Extrait du Journal d'Aframos Longvoyage, pèlerin
Annoté par Avos Torr, Érudit de la Bibliothèque de Rheve
Skaldi, seizième cycle, septième année, 81ème tour
Vingt-troisième jour dans les Arbres
Il a continué à pleuvoir aujourd'hui, donc nous avons décidé de rester un peu plus longtemps dans cette grotte. Au moins, j'ai du temps, et Torne dit qu'on ne l'attend nulle part.
N'ayant rien d'autre à faire, et désireux d'avoir un peu de répit du bavardage de Torne, j'ai décidé d'explorer la grotte. Nous avions juste vérifié qu'elle n'était pas occupée la nuit dernière, sans aller trop loin.
J'ai trouvé des peintures sur la paroi du fond. J'ai entendu parler de telles choses. Autefois, notre peuple peignait sur les vieilles pierres du désert oriental, avant que nous ne découvrions l'écriture. Enfant, j'y étais allé, et j'avais appris les anciennes histoires. Mais celles-ci étaient différentes.
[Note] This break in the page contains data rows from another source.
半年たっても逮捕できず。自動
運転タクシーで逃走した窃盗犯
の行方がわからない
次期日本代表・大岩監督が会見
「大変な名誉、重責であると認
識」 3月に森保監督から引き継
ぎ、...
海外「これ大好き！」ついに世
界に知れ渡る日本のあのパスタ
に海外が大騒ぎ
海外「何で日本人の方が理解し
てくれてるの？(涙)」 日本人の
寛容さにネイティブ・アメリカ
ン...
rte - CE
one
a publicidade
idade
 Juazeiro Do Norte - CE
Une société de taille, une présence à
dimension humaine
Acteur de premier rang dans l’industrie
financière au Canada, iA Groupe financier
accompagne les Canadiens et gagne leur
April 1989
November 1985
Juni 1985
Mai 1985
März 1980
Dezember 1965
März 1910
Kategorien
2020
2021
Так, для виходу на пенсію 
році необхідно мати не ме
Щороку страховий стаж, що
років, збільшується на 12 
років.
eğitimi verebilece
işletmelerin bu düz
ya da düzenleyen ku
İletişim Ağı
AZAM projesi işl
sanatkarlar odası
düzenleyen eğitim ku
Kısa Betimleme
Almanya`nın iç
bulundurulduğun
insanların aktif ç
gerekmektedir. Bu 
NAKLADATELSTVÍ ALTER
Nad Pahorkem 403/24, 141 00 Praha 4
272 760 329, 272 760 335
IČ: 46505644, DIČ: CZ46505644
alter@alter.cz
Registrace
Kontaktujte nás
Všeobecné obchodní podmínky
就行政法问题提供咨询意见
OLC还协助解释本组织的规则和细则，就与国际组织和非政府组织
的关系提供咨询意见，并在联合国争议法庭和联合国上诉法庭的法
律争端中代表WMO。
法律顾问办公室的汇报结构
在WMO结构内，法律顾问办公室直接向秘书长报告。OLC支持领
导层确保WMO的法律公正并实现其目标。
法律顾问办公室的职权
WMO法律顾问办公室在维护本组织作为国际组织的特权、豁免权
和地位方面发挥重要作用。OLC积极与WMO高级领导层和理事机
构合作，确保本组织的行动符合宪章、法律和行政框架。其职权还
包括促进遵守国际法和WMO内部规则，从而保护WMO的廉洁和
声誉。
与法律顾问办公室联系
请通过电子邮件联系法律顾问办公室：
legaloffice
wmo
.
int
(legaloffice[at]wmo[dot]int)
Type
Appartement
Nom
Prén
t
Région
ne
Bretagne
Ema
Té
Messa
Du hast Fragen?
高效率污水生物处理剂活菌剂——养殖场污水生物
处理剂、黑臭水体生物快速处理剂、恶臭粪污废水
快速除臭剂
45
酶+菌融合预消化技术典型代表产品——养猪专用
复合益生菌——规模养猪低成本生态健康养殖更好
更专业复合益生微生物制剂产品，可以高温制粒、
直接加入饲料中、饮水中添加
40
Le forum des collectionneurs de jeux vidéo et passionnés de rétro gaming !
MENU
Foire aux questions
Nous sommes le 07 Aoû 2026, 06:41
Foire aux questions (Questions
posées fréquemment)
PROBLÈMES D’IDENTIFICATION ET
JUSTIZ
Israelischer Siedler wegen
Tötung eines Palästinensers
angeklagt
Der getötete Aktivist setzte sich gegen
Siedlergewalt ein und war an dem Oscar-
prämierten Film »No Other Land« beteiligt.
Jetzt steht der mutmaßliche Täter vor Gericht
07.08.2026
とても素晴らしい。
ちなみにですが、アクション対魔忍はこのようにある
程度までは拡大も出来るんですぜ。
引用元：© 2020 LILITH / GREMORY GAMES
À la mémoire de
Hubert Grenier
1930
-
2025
Alors que nos ancêtres dessinaient des images en lignes pour raconter une histoire, ces images-ci étaient réparties sur tout le mur, sans ordre ni signification.
L'image centrale montrait un personnage en train de marcher. Il ressemblait à un renard ou un chacal, mais il se tenait sur deux pattes. Il portait quelque chose, bien que je ne pouvais pas dire s'il s'agissait d'une lance, d'une canne ou d'autre chose. Il marchait vers un grand cercle décoré de motifs complexes.
Il y avait d'autres images, avec des personnages comme le premier. Certaines marchaient, d'autres couraient, d'autres encore étaient immobiles. Il y avait d'autres objets dans les images. Des montagnes, des arbres, des rivières. Certaines semblaient être des images d'objets fabriqués, comme des maisons et des boîtes avec des roues que je suppose être des chariots. Il y avait une image qui montrait une étrange structure faite de rectangles de plus en plus petits et empilés les uns sur les autres. Il y avait de tout petits personnages dessinés dessus, et je savais donc qu'elle représentait quelque chose de très grand.
Dans un coin poussiéreux, j'ai vu une image différente des autres. D'une part, c'était une image d'un mécanisme d'horlogerie, avec des centaines d'engrenages et de ressorts entremêlés. D'autre part, là où les autres images étaient très stylisées, presque grossières, celle-ci était si détaillée que j'ai dû la toucher pour être sûr qu'il s'agissait bien d'une peinture et non pas d'engrenages incrustés dans la paroi. Je dois avouer que je ne vois pas quelle est l'utilité de mettre un mécanisme d'horlogerie dans une paroi de grotte, mais je n'en vois pas non plus à peindre l'image d'un mécanisme. Je suspecte que cette image a été laissée par un autre artiste que pour les autres images. D'ailleurs, elle semble en bien meilleur état. Je me demande à quelle fin l'artiste l'a dessinée là ?
J'ai fini par me lasser de regarder les images. J'en ai fait part à Torne, ce qui m'a permis d'avoir quelques minutes supplémentaires de silence tandis qu'il les regardait à son tour. Puis il est revenu et nous avons discuté de ce qu'elles pouvaient bien être. Torne est d'avis que les images des personnages racontent une histoire, bien qu'il ne parvienne pas non plus à trouver ce qu'elle pouvait être. Il est sûr qu'elles doivent avoir un motif qu'aucun de nous deux ne voit. "Les images forment une histoire, et qui sait ce qu'elles peuvent taire ? Un récit depuis longtemps oublié de gloire, ou d'une descente aux enfers ?" Peut-être, mais nous ne sommes pas prêts de trouver la réponse en nous contentant de les fixer.